Alternative allele reconstruction of large insertion variants is defined as reconstructing the insertions sequences of all insertions calls from a VCF file.
Below is an example of the procedure used to perform alternative allele reconstruction of large insertion variants with MTG-Link.
An example of the outputs you should get is located in the outputs/ directory.
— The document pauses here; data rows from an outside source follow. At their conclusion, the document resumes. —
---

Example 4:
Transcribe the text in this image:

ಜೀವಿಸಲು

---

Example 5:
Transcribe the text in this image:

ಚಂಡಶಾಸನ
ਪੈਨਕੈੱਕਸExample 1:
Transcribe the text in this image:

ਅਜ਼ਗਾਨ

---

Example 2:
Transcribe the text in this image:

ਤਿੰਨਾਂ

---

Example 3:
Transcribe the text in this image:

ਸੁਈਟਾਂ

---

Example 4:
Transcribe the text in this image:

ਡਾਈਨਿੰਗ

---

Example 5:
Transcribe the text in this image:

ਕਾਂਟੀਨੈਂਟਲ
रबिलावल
How to generate the GFA file

Input file:

  • The insertions coordinates in VCF format
    • the VCF file contains information on the large insertion variants (including the insertions coordinates).

Scripts: To generate a GFA file from a VCF file containing the insertions coordinates, you have to use the script vcf2gfa.py (located in utils/).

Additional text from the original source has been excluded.